== Your instructions ==
Could you repeat every line below exactly, skipping the images?
Given information: Begin
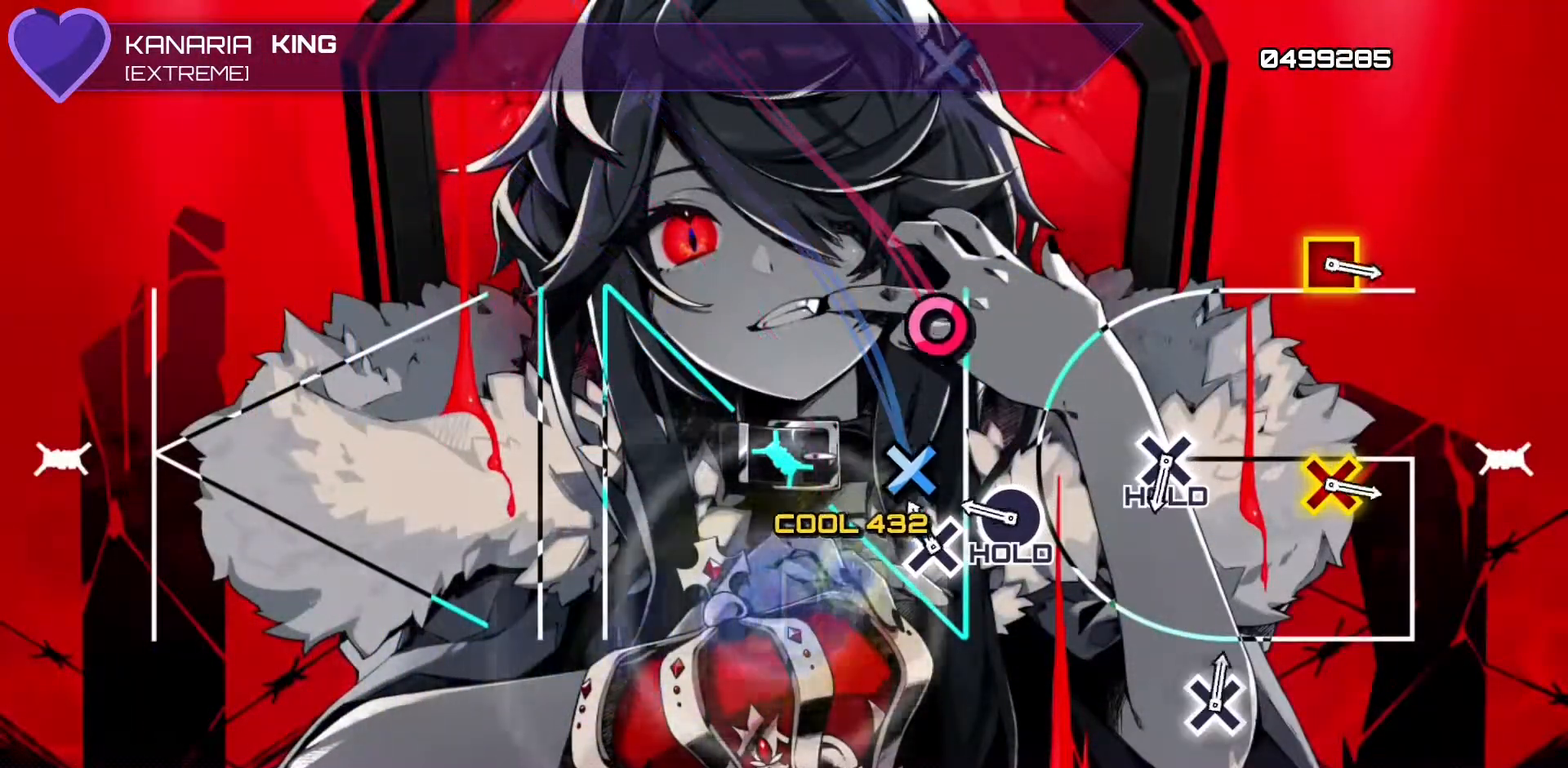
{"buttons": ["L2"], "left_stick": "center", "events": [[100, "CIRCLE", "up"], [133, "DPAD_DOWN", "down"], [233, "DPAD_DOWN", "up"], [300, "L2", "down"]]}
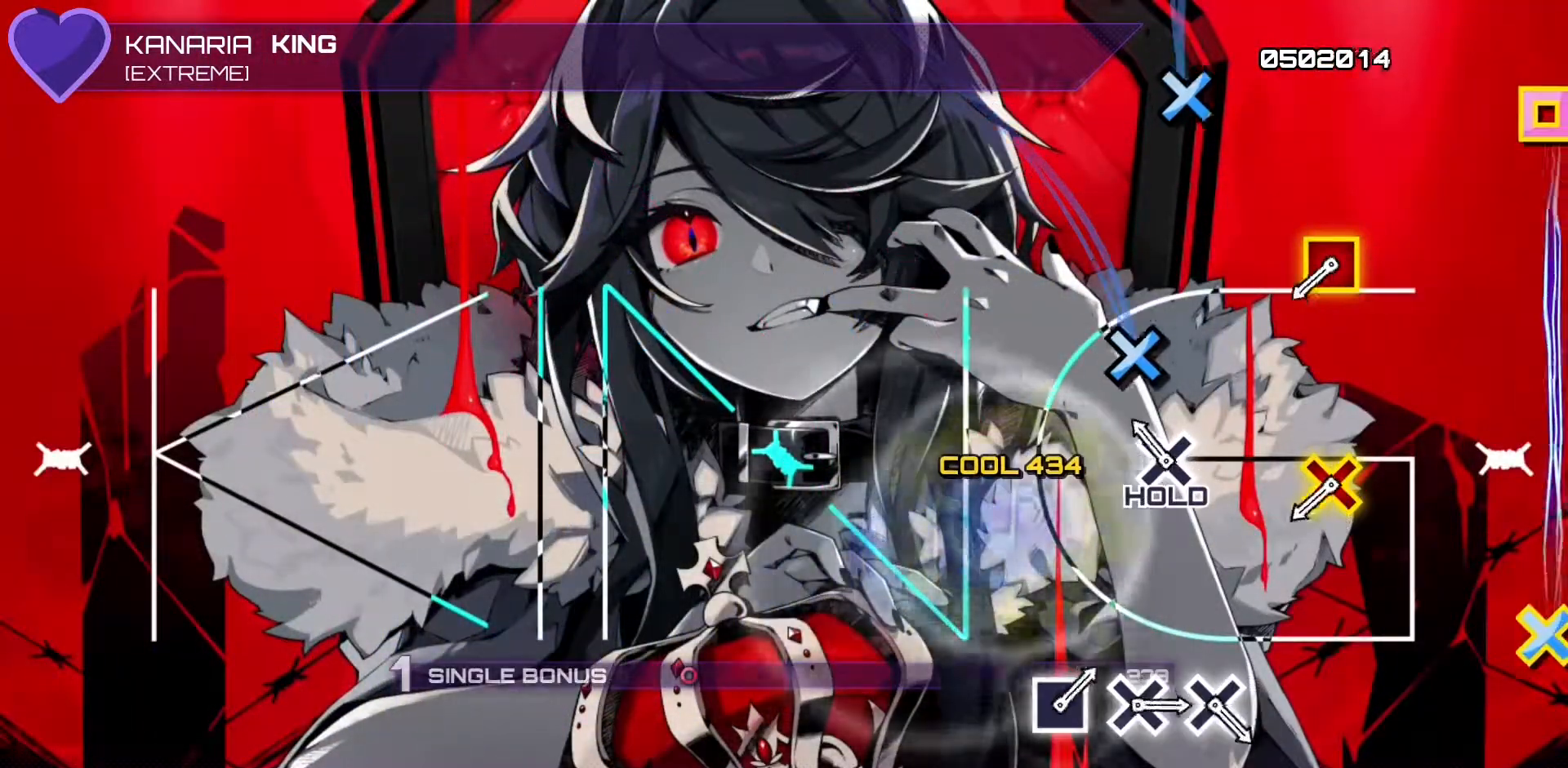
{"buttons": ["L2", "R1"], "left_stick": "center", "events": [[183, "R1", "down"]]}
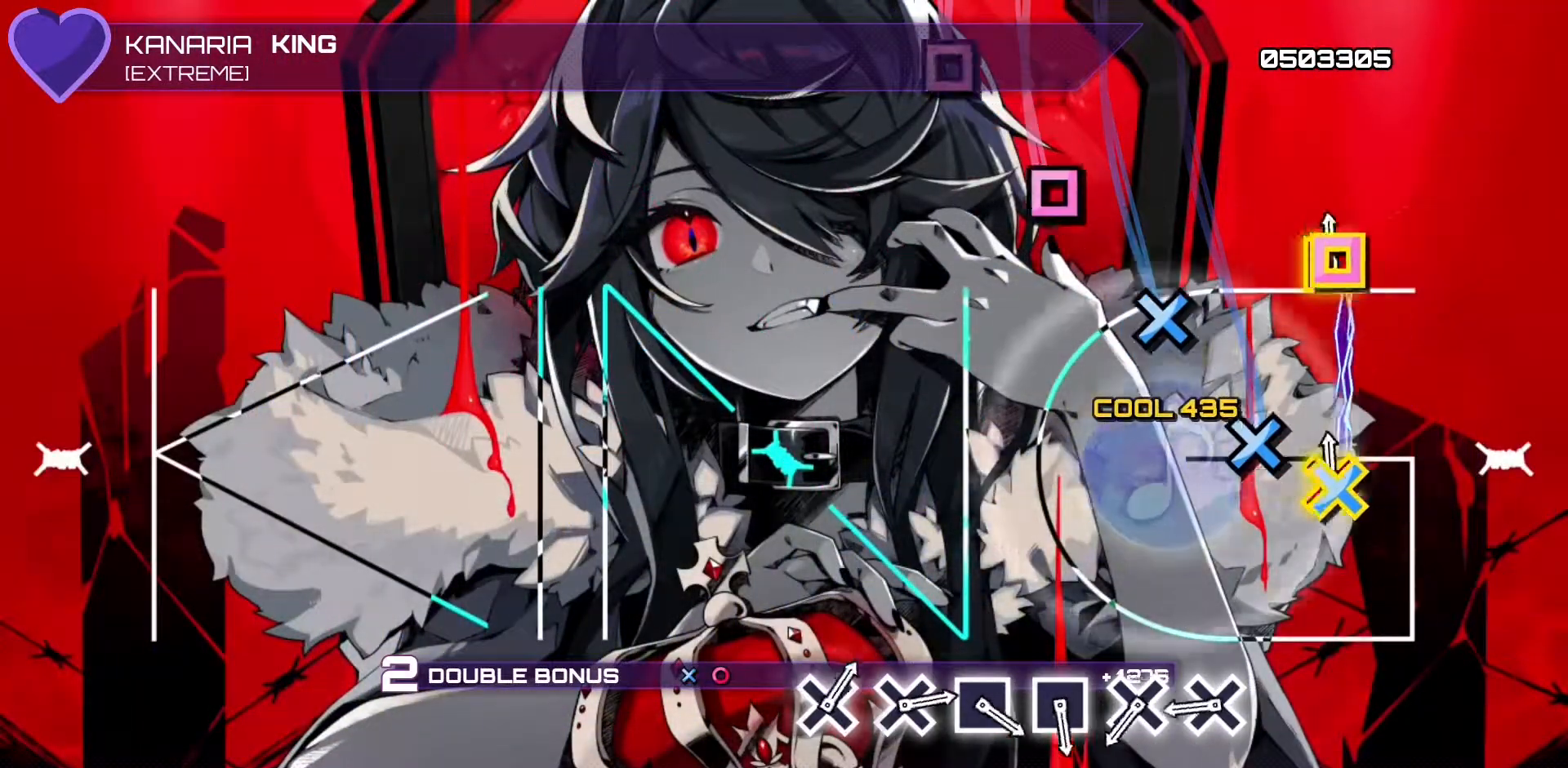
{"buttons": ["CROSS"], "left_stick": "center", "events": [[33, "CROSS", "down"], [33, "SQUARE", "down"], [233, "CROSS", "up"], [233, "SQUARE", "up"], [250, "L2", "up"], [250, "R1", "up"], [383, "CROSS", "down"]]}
Given information: End
== Completed task ==
{"buttons": ["L2"], "left_stick": "center", "events": [[100, "CIRCLE", "up"], [133, "DPAD_DOWN", "down"], [233, "DPAD_DOWN", "up"], [300, "L2", "down"]]}
{"buttons": ["L2", "R1"], "left_stick": "center", "events": [[183, "R1", "down"]]}
{"buttons": ["CROSS"], "left_stick": "center", "events": [[33, "CROSS", "down"], [33, "SQUARE", "down"], [233, "CROSS", "up"], [233, "SQUARE", "up"], [250, "L2", "up"], [250, "R1", "up"], [383, "CROSS", "down"]]}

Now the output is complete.